[Start of section]
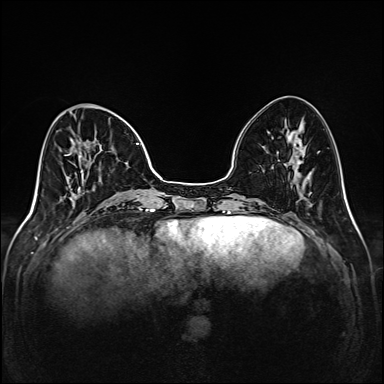
Breast MRI (dynamic contrast-enhanced), one axial slice; slice 51 of 208 in the series (ordered by position); dynamic contrast-enhanced series, time point 2 of 6 at this slice position (early post-contrast); 1.5 T; TE 2.3 ms, TR 5.2 ms; 384 × 384 image matrix, field of view 320 × 320 mm. Female patient.
Annotated regions visible in this slice (semi-automatic segmentation, software-assisted and operator-edited):
- enhancing-tissue mask used for the functional tumour volume (all voxels passing the contrast-enhancement thresholds inside the analysis volume; usually the tumour): bounding box [x1, y1, x2, y2] px = [64, 106, 142, 205]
[End of section]
WHAT YOU NEED TO DO: Reproduce the whole of the data, word for word, and omit its pictures.

TASK RESULT:
Breast MRI (dynamic contrast-enhanced), one axial slice; slice 51 of 208 in the series (ordered by position); dynamic contrast-enhanced series, time point 2 of 6 at this slice position (early post-contrast); 1.5 T; TE 2.3 ms, TR 5.2 ms; 384 × 384 image matrix, field of view 320 × 320 mm. Female patient.
Annotated regions visible in this slice (semi-automatic segmentation, software-assisted and operator-edited):
- enhancing-tissue mask used for the functional tumour volume (all voxels passing the contrast-enhancement thresholds inside the analysis volume; usually the tumour): bounding box [x1, y1, x2, y2] px = [64, 106, 142, 205]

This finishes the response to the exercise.